As Mehra outlines in his paper, each of the physical abnormalities he spotted on the “Mona Lisa” has a known medical correlate.
The bump next to her eye, for example, is likely a xanthalesma, a yellowish cholesterol deposit under the skin, usually near the eye. Similarly, the bulge on her hand is probably a type of fatty benign tumor known as a lipoma or a xanthoma, if it’s rich in cholesterol.
The bulge on her neck, meanwhile, could be the beginnings of a goiter, an abnormal enlargement of the thyroid gland. “It’s not an aquiline neck,” says Mehra. “You don’t actually see the trachea.”
“So, I’m basically looking at a receding hairline, loss of eyebrows, a swelling in the neck, coarse, thin hair,” he says. Then there’s the xanthalesma and the lipoma or xanthoma. “And I’m looking at a slightly edematous, swollen woman with no hair throughout. That, to me is a classic picture of clinical hypothyroidism, or an underactive thyroid gland.”
Put that way, it looks plain as day. Poor Lisa.
This diagnosis — common in women who had just had a baby, like Ghirardelli — even explains the perplexing smile of the “Mona Lisa.” While previous historians had tried to chalk it up to Bell’s Palsy, a form of temporary facial paralysis that weakens the muscles in one of half of the face, Mehra says this explanation doesn’t hold because there’s no unevenness in the rest of her face.
His hypothyroidism diagnosis, however, accounts for her inscrutable expression, and casts a certain sadness over the portrait.
“The more characteristic reason for why that smile is not a full-blown smile or is partially asymmetric is probably hypothyroidism,” he says, “because when you have hypothyroidism you’re a little depressed, and your facial muscles are puffy and weak. You can’t even bring yourself to a full smile.”
To back up his diagnosis, Mehra examined life in 16th-century Florence, looking for evidence that hypothyroidism might have been a common ailment.
Sure enough, he found that the food being eaten at the time — largely vegetables — was heavily deficient in iodine, which is necessary for maintaining thyroid health. Furthermore, many of the vegetables Renaissance Florentines ate, like cauliflower, cabbage, and kale, were goitrogens, or “goiter-promoting foods,” he says. Other studies on paintings by Renaissance masters back up his theory: About one-third of the paintings by Da Vinci’s contemporaries, like Caravaggio or Raphael, depict people with thyroid problems, says Mehra.
The problem Lisa Ghirardelli faced was not, it seems, isolated to the era in which she lived. Digging through public health records, Mehra discovered that thyroid deficiency remains an issue in some parts of modern Italy. “As recently as 1999 there are populations of people in iodine-deficient areas in Italy that had as much as 60 percent incidence of thyroid swelling,” he says.

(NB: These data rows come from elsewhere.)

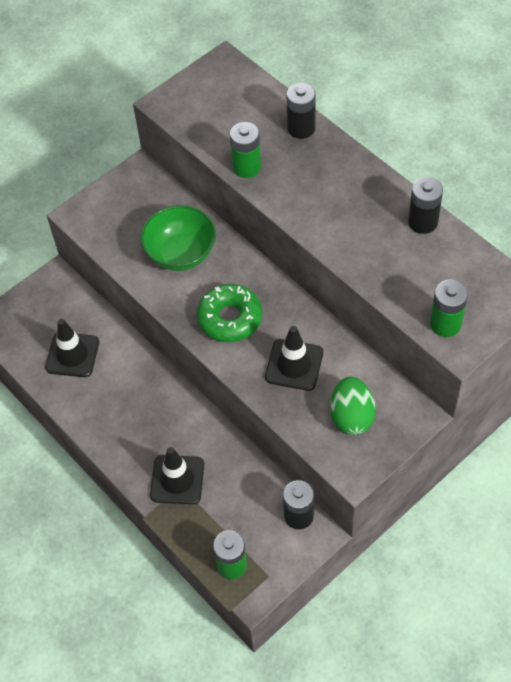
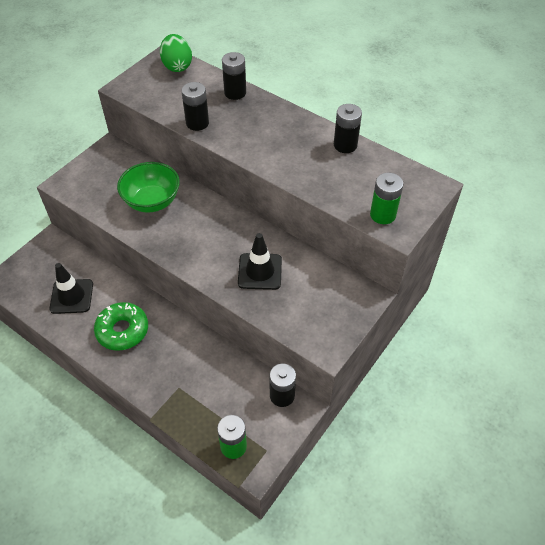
camera: 15 degrees left, 5 degrees down
black traffic cone [150,447,204,504] -> none
green donut [197,284,262,342] -> green donut moved to [94,302,148,351]
green battery [230,122,261,178] -> black battery [181,82,209,131]
green egg [330,376,376,435] -> green egg moved to [160,34,192,72]

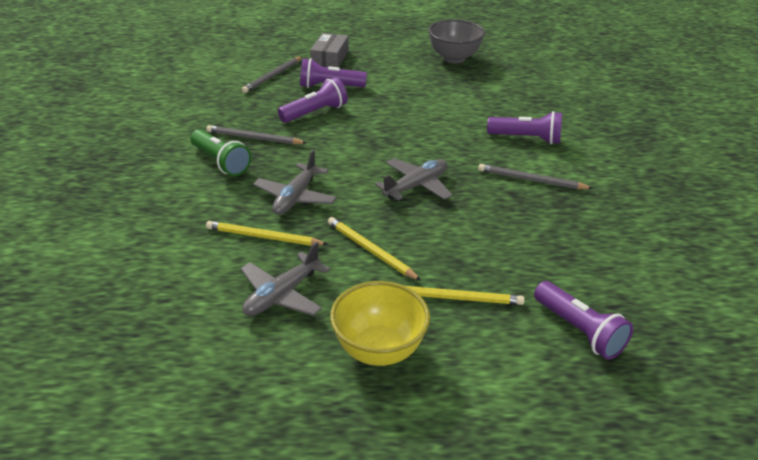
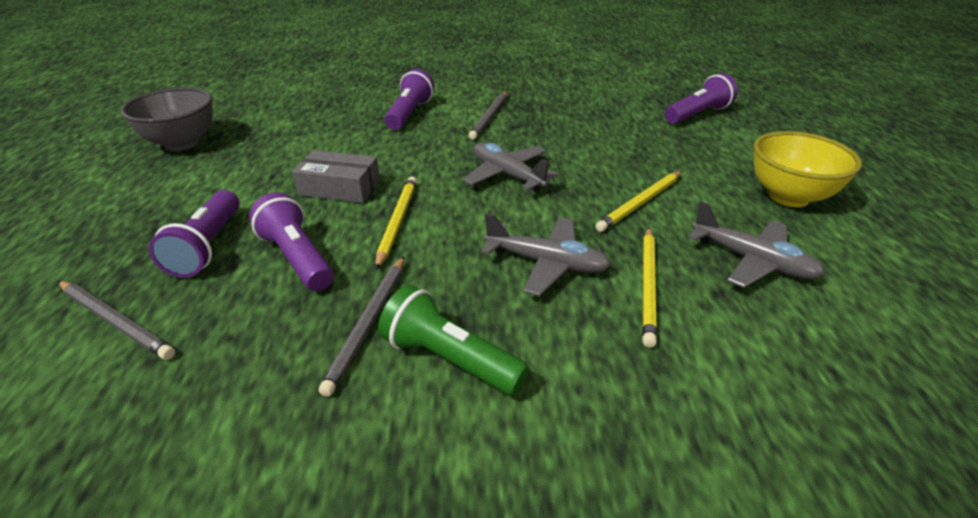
camera: 90 degrees left, 0 degrees up
green flashlight [190,129,251,176] -> green flashlight turned 105 degrees counterclockwise [378,285,529,395]
grey box [310,33,349,67] -> grey box moved to [292,150,380,203]
yellow pencil [406,286,525,305] -> yellow pencil moved to [375,177,417,270]

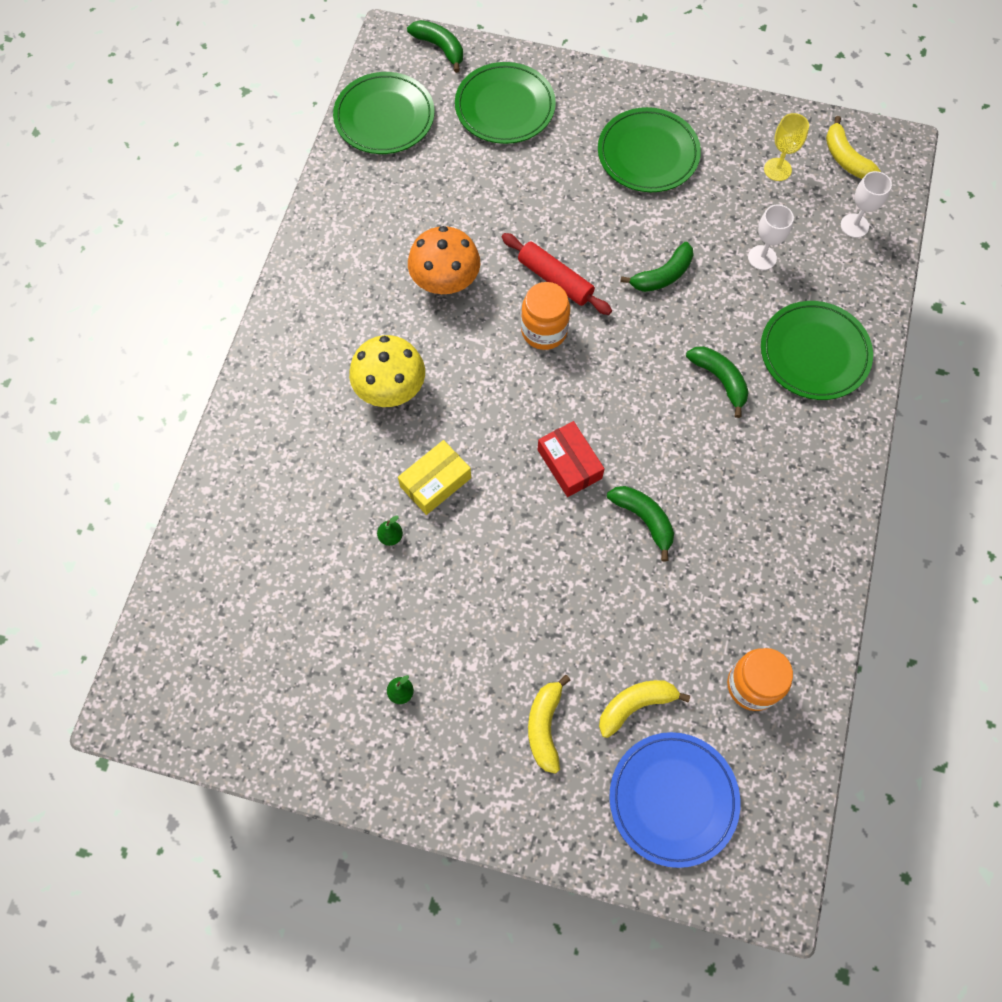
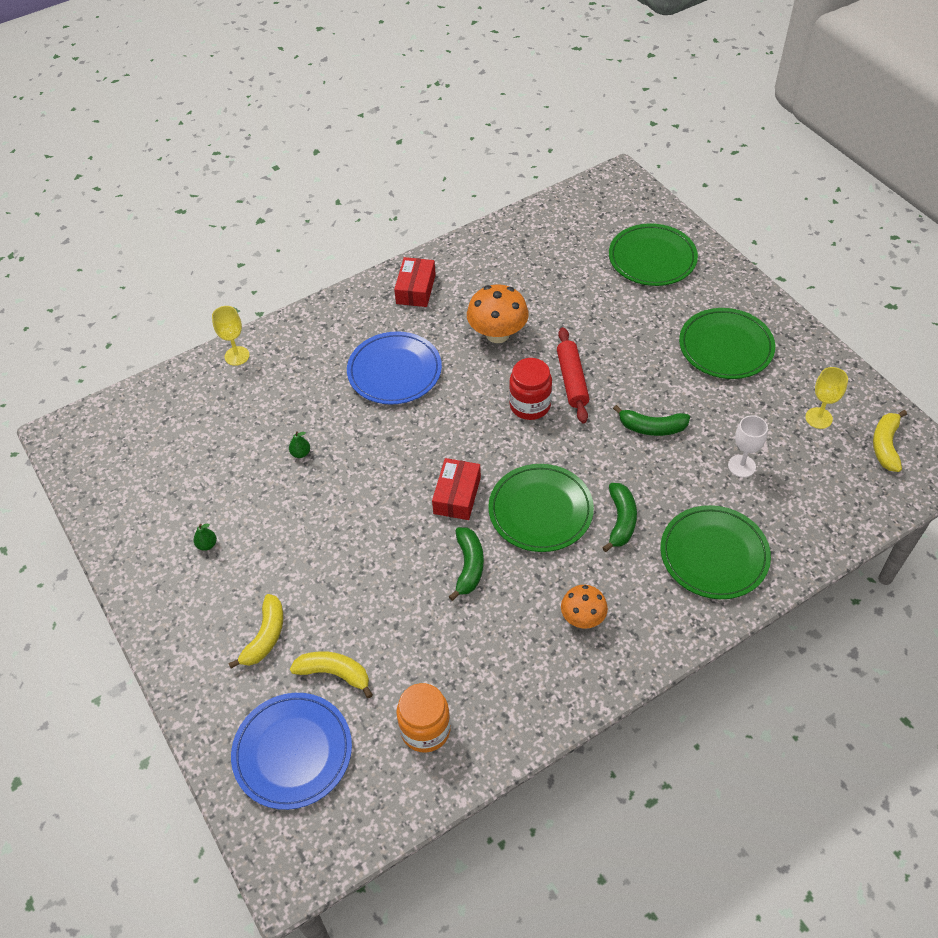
camera: 45 degrees right, 15 degrees down
green plate [333,72,435,154] -> green plate moved to [488,464,594,552]
yellow mushroom [349,335,425,407] -> blue plate [347,331,442,404]
yellow box [398,440,471,515] -> none
green banana [407,20,463,73] -> none
orange jar [521,282,570,350] -> red jar [509,358,552,420]
yellow banana [528,675,570,774] -> yellow banana turned 150 degrees clockwise [228,594,283,668]
white goblet [841,171,892,238] -> none
none -> yellow goblet [212,306,250,366]
none -> red box [394,257,436,307]
none -> orange mushroom [561,585,608,628]

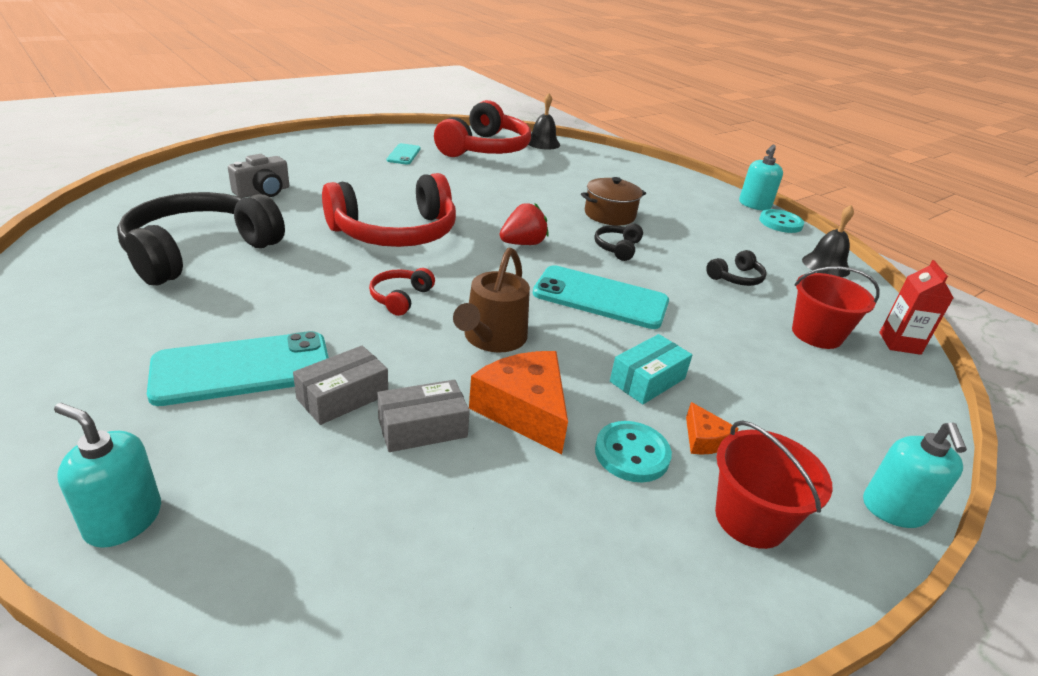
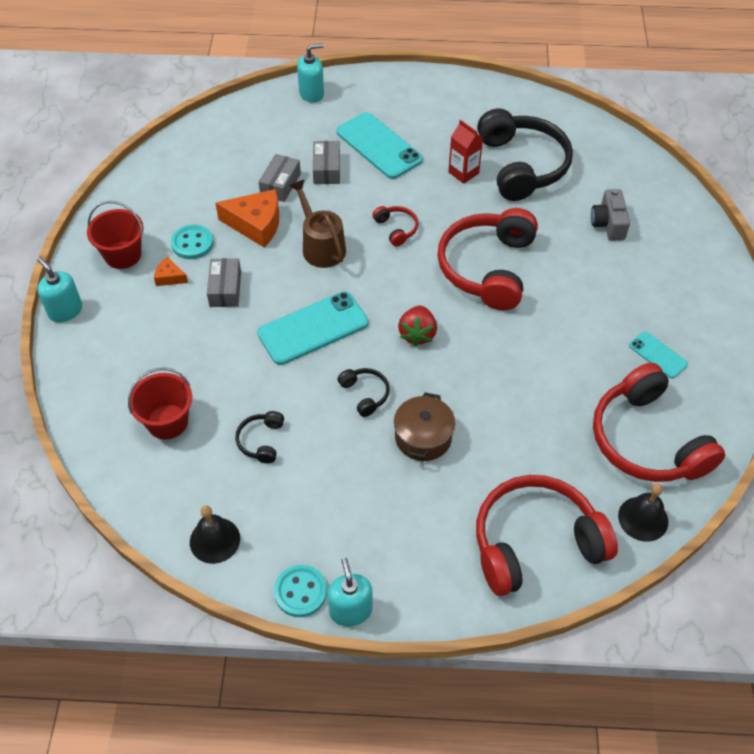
camera: 135 degrees right, 20 degrees up
turquoise phone [147,331,329,406] -> turquoise phone turned 60 degrees counterclockwise [336,112,423,179]
turquoise box [610,334,692,404] -> grey box [207,258,241,307]
red carton [879,260,953,355] -> red carton moved to [448,120,483,184]
none -> red headphones [476,475,618,596]

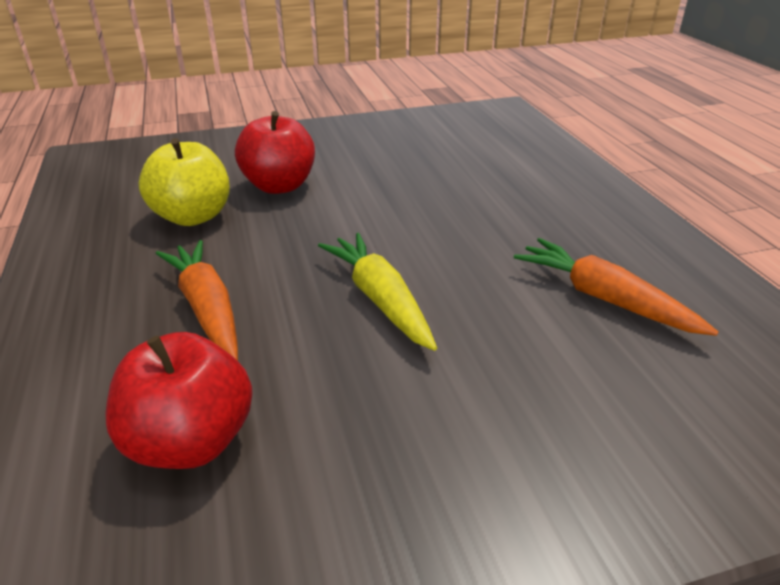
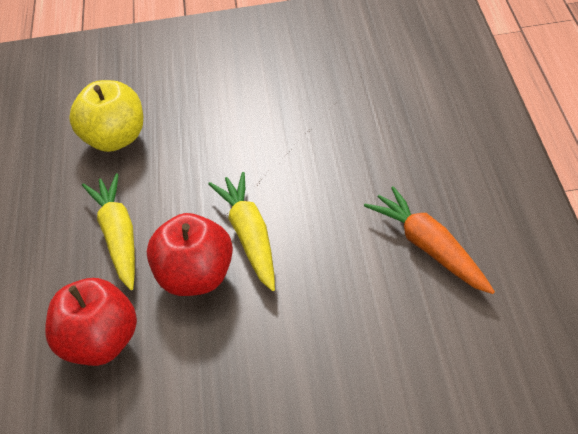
camera: 15 degrees right, 10 degrees up
orange carrot [156,240,238,361] -> yellow carrot [82,173,135,290]
red apple [235,111,315,194] -> red apple moved to [147,213,233,296]

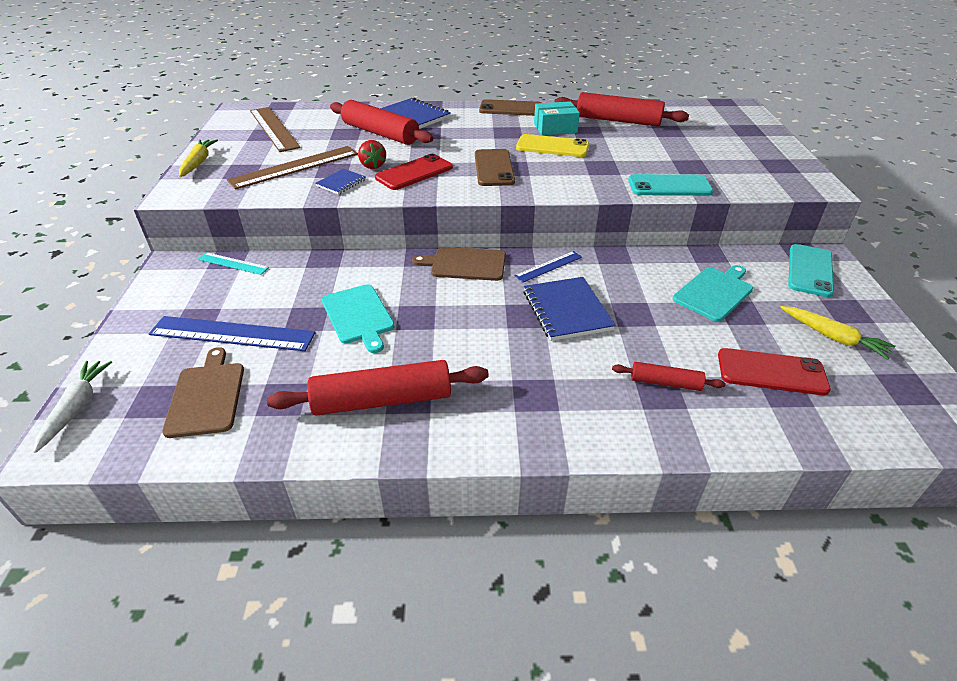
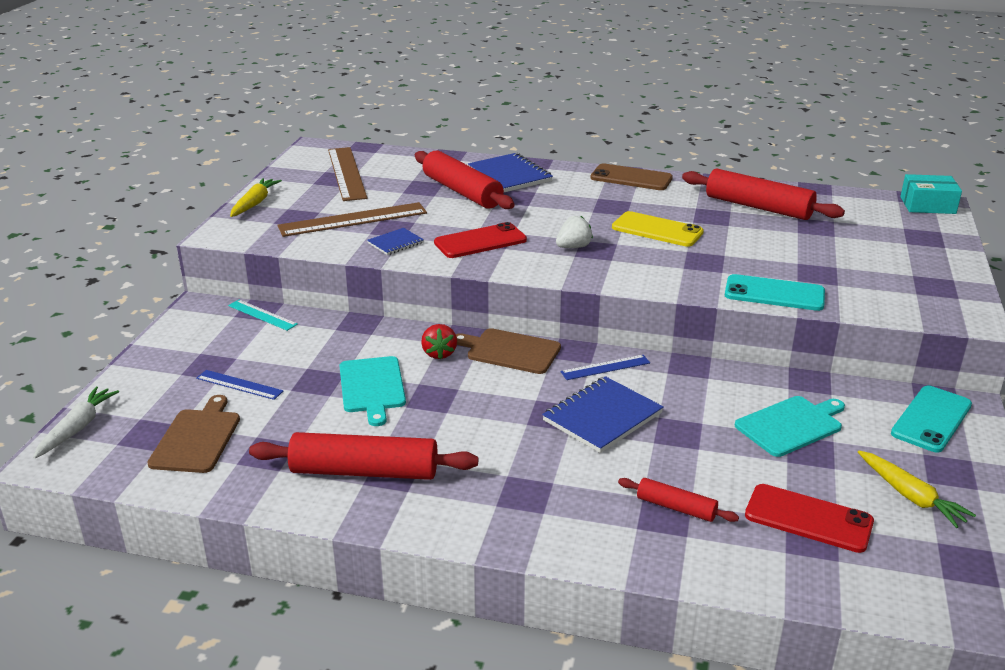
camera: 15 degrees right, 10 degrees down
blue ruler [149,316,316,351] -> blue ruler [196,370,283,400], size x0.54
red strawberry [358,140,386,169] -> red strawberry moved to [421,324,457,360]
brown phone [475,149,515,186] -> white strawberry [556,216,593,248]
blue notebook [523,277,616,341] -> blue notebook turned 45 degrees clockwise [542,376,664,453]
turquoise box [534,101,580,135] -> turquoise box moved to [900,174,962,214]

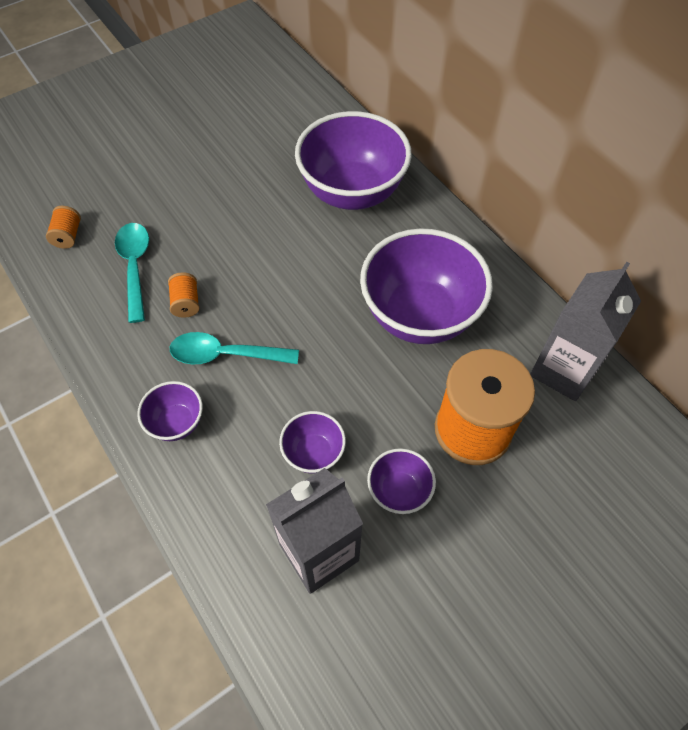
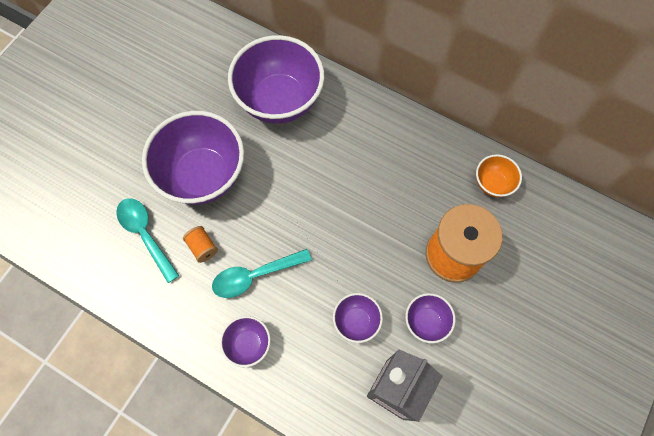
camera: 25 degrees left, 10 degrees up
orange spool [46,206,81,249] -> none
purple bowl [360,228,493,344] -> purple bowl moved to [142,111,244,205]
grey carton [530,262,641,401] -> orange bowl [476,154,522,197]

The hypothyroidism diagnosis means that Ghirardelli’s life would have been uncomfortable, and increasingly so. “It’s slow. It happens over time,” says Mehra. People with hypothyroidism have trouble sleeping and difficulty regulating their body temperature; they become depressed and find it hard to think, and later become sedentary, and unable to exercise. It can be life threatening, but only in the very long term. Ghirardelli, for her part, is known to have lived to the ripe age of 63.
Da Vinci, a man of science, might have realized that his subject was ill, though it’s impossible to know. What is clear is that he deliberately depicted her with all her strange and compelling imperfections, which is perhaps the reason why the “Mona Lisa” has captivated onlookers for over five centuries.
“He was an incredibly accurate artist,” Mehra says. “I would call him a forensic artist. Almost a scientific artist. He didn’t just look at art and show what he thought would be eye-pleasing. He wanted to depict the form as it happens naturally, and that was his greatness.”